Ohio Spousal Support and Alimony: Questions & Answers
Learn about spousal support in Ohio. Who gets it, how much, and more.
Here are the answers to some common questions about alimony in Ohio.
What is spousal support?
There's no such things as "alimony" in Ohio anymore. It has been replaced by "spousal support," which refers to payments from one spouse to another during or after a divorce. Either spouse can be ordered to pay support to the other—it’s based on income and resources, not gender.
When will a court order spousal support?
You can ask for a temporary spousal support order while your divorce is pending if you don’t have enough money to support yourself.
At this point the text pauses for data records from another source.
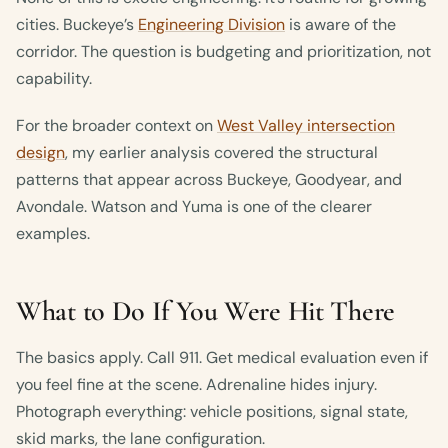
cities. Buckeye’s
Engineering Division
is aware of the
corridor. The question is budgeting and prioritization, not
capability.
For the broader context on
West Valley intersection
design
, my earlier analysis covered the structural
patterns that appear across Buckeye, Goodyear, and
Avondale. Watson and Yuma is one of the clearer
examples.
What to Do If You Were Hit There
The basics apply. Call 911. Get medical evaluation even if
you feel fine at the scene. Adrenaline hides injury.
Photograph everything: vehicle positions, signal state,
skid marks, the lane configuration.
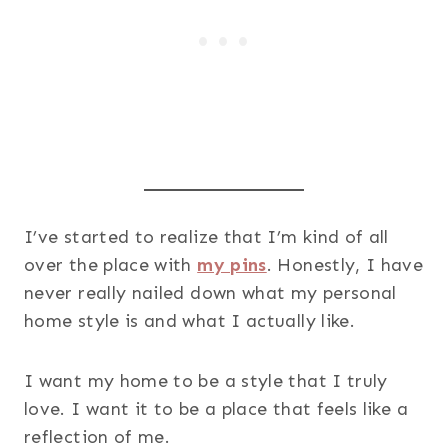
I’ve started to realize that I’m kind of all
over the place with
my pins
. Honestly, I have
never really nailed down what my personal
home style is and what I actually like.
I want my home to be a style that I truly
love. I want it to be a place that feels like a
reflection of me.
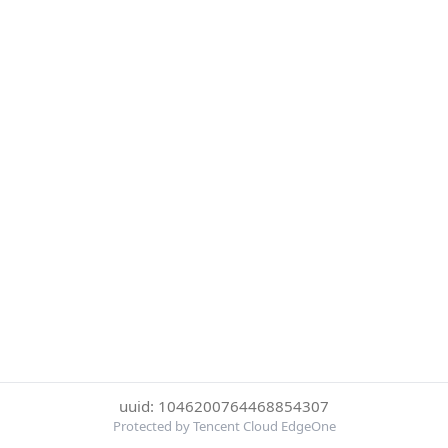
uuid: 1046200764468854307
Protected by Tencent Cloud EdgeOne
If the court makes a temporary order, it ends when the divorce is over, at which point the court will make a final spousal support order. Courts will also order spousal support in an action for legal separation (you’re not ending the marriage, but you’re living apart and need support from your spouse).
How does a court determine the amount of temporary spousal support?
There’s no specific formula for calculating temporary support awards. The court must use its discretion, taking into account each spouse’s earning capacity and other resources while the divorce is pending.
How does the court determine whether to order permanent spousal support, and how does it decide the support amount?
Ohio law sets out fourteen factors for a judge to consider when one spouse is seeking an award of spousal support. These factors are:
- the income of the parties, from all sources, including, but not limited to, income derived from property awarded as part of the property division in the divorce proceeding;
- the relative earning abilities of the parties;
- the ages and the physical, mental and emotional conditions of the parties;
- the retirement benefits of the parties;
- the duration of the marriage;
- the extent to which it would be inappropriate for a party, because he/she will be custodian of a minor child or children of the marriage, to seek employment outside the home;
- the standard of living of the parties established during the marriage;
- the relative extent of education of the parties;
- the relative assets and liabilities of the parties, including, but not limited to any court-ordered payments by the parties;
- the contribution of each party to the education, training, or earning ability of the other party, including, but not limited to, any party's contribution to the acquisition of a professional degree of the other party;
- the time and expense necessary for the spouse who is seeking spousal support to acquire education, training, or job experience so that the spouse will be qualified to obtain appropriate employment provided the education, training, or job experience, and employment is, in fact, sought;
- the tax consequences, for each party, of an award of spousal support;
- the lost income production capacity of either party that resulted from that party's marital responsibilities; and
- any other fact that the court expressly finds to be relevant and equitable.
If the court determines that permanent spousal support is warranted, the amount of support will depend on some of the same factors, as well as the relatives incomes and earning capacities of both spouses.
How long does spousal support last?
Spousal support can end on a specific date, can continue indefinitely, or can upon the occurrence of a specified event, like the recipient’s remarriage or the death of either party. Courts prefer to include a specific ending date in the spousal support order, if possible. The judge may also maintain jurisdiction—meaning the right to make decisions—over the support issue, in order to allow the judge to review the order and decide whether it should continue as is or be modified or terminated.
Can permanent spousal support be modified or terminated?
Yes. Permanent spousal support isn’t always really permanent. The court can include a provision in the order saying that it retains jurisdiction to hear any motion requesting a modification of the existing award. The spouses can also agree to make the order modifiable. If the divorce decree doesn’t say that the court retains jurisdiction, then the order isn’t modifiable. (If you have an order that was entered before 1986, some special rules apply to you and you should see a lawyer if you’re interested in modifying the order.)
If the court has retained jurisdiction to modify spousal support, there’s another requirement—the court can only order a modification where the person asking for the change can show there has been a material or substantial change in the circumstances of either party that could not reasonably have been anticipated at the time of the original decree. A change in circumstance includes:
- Altered economic conditions, which could include an involuntary decrease in the payor’s income, or an increase in either spouse’s income or assets
- Remarriage of the recipient
- Entering into a relationship in another state that would constitute a valid marriage in Ohio
- Cohabitation in certain situation
- Retirement, and
- Other circumstances in the court’s discretion.